South Shields Town Hall turns green to raise awareness of cerebral palsy
Mark Beadle was keen to highlight the condition his 18-month-old son Ethan has been diagnosed with as part of World Cerebral Palsy Day on Saturday.
The 28-year-old had written to a number of venues, and when the day arrived he was left in awe at the number of places that got on board. Among the buildings lit up with a green glow was South Shields Town Hall.
Nissan, where Mark works, also shone a green light above its main entrance.
He said: “I felt quite proud. Everything I do, I do for Ethan, and it was really nice to see the local area lit up in green.
“I took Ethan to a few of the places.
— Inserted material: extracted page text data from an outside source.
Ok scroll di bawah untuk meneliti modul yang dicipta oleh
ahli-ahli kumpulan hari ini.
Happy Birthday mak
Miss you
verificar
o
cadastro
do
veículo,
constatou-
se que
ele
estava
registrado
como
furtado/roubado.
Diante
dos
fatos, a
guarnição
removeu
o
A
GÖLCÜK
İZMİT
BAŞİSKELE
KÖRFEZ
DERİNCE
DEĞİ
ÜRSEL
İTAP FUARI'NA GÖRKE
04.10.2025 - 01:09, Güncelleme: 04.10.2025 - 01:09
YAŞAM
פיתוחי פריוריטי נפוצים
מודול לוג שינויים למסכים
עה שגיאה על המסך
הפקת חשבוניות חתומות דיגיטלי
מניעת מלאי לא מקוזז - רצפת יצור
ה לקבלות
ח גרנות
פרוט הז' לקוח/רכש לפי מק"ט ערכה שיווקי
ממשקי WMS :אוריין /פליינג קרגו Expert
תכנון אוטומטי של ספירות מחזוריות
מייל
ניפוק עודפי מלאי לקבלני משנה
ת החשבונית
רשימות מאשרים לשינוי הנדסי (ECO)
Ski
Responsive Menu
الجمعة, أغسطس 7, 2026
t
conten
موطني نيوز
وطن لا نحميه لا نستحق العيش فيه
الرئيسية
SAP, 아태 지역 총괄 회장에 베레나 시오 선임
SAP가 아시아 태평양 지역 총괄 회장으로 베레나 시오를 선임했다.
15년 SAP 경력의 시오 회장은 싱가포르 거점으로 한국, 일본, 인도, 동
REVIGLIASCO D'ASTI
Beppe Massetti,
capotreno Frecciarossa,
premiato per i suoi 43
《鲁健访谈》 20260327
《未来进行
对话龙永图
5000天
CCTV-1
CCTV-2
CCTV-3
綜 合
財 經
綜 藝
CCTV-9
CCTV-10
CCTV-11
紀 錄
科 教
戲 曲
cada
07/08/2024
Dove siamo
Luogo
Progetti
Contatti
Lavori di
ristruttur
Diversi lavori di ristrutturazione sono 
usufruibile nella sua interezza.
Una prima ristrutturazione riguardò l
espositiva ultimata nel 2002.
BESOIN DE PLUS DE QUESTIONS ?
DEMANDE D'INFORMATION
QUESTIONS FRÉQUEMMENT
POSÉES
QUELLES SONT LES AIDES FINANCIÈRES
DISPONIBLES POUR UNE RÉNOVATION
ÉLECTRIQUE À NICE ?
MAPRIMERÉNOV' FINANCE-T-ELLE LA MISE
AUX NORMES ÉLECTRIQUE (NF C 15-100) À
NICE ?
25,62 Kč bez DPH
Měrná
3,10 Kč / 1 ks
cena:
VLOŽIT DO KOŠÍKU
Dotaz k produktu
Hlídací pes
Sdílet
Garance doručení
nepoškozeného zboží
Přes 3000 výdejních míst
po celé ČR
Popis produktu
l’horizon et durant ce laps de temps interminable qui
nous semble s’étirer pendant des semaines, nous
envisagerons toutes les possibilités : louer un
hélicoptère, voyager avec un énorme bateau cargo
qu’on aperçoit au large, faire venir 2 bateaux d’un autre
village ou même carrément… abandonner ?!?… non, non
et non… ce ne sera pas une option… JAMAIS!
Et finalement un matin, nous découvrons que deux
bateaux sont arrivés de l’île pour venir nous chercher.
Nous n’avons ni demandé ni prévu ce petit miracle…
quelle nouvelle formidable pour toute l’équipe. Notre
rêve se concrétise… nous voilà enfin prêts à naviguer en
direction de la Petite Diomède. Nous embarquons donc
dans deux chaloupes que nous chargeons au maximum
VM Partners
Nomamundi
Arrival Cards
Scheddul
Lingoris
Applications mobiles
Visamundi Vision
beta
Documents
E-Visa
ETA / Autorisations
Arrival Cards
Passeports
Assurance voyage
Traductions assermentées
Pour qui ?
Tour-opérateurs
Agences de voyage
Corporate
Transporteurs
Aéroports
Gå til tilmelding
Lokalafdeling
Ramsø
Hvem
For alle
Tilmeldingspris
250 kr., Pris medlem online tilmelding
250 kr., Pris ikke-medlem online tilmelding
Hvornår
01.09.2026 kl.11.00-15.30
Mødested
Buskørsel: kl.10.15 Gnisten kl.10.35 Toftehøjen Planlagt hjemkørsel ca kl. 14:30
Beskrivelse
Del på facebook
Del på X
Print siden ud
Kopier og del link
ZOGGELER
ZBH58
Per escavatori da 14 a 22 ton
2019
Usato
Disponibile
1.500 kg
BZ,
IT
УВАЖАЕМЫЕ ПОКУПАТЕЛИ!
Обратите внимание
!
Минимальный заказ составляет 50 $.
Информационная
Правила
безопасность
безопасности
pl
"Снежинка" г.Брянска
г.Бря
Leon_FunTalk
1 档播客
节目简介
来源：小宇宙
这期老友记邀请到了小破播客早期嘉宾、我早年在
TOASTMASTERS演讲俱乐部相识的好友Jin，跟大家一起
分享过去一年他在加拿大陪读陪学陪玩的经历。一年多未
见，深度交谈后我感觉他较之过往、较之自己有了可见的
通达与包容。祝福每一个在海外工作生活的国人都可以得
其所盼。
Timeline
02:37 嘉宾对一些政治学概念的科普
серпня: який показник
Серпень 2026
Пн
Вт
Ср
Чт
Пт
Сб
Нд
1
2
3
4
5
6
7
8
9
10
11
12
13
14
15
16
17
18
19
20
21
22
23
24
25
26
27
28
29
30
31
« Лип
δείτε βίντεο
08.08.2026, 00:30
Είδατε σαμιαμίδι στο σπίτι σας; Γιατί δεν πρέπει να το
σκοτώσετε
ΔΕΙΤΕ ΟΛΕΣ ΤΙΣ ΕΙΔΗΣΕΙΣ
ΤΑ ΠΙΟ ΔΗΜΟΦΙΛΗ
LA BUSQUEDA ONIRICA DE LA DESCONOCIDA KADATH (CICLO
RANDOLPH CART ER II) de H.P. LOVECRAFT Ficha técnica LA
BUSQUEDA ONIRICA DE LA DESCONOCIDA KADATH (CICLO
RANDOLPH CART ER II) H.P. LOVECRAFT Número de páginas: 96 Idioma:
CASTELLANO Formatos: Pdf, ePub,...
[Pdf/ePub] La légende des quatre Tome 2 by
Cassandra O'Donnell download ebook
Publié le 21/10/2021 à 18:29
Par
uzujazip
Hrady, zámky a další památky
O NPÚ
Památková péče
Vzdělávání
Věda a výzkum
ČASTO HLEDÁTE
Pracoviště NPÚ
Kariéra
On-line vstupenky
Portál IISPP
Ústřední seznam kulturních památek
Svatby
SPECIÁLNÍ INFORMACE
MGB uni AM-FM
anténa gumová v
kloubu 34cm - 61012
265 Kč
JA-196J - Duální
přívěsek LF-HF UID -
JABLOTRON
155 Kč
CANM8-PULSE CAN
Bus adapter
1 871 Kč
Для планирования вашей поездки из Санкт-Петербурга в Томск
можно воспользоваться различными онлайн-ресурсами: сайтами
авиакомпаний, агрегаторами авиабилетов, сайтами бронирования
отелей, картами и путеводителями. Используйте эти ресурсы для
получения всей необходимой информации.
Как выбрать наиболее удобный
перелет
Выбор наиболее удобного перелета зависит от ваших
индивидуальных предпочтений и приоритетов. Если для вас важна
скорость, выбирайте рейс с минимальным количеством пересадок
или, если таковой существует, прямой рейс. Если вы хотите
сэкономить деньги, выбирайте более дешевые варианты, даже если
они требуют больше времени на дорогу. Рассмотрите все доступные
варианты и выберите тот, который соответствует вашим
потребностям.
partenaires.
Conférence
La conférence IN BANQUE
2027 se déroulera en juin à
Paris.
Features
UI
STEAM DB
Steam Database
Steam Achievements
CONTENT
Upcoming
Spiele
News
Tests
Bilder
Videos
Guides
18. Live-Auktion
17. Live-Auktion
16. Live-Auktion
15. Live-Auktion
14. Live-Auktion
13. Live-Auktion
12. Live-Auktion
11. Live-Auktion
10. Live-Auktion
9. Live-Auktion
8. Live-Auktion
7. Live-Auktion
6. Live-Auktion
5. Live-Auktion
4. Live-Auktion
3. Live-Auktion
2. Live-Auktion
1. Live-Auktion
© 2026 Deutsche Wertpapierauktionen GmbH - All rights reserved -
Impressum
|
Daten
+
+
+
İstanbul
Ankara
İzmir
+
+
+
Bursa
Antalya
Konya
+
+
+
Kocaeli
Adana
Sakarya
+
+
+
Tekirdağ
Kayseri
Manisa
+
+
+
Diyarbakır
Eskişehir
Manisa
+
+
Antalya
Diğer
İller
Obviously he is too young to understand what it was all about, but he was impressed by it all.
“He did like the green lights.”
Mark, who lives with wife Alice in Biddick Green, South Shields, added: “It was really nice of Nissan, where I work, to light up the place in a green light.
“Initially, I thought a couple of hundred people would see the lights in the area and maybe look more into cerebral palsy.
“But Nissan sent out a message to all its employees and 7,500 people who work for the company, so even if only 10 per cent look further into it, it’s a lot more than I ever thought we would reach.”
Sunderland City Council also lit up a number of landmarks, including Penshaw Monument, the Northern Spire bridge, Keel Square, High Street West and the lighthouse in Cliffe Park.
Ethan was diagnosed with left hemiplegia cerebral palsy last year.
Mark said: “It’s the first time I have ever done anything like this before. But I’ve seen South Shields Town Hall lit up in different colours for a variety of reasons, so I thought I would ask.
“I’m hoping to do it again next year, but maybe get a few more places on board, and I also plan to write to London City Council to see if anything could be done with the London Eye.”
Coun Tracey Dixon, lead member for independence and wellbeing at South Tyneside Council, said: “By lighting up our beautiful, iconic Town Hall, we are helping to shine a light on this condition and raise awareness of it.”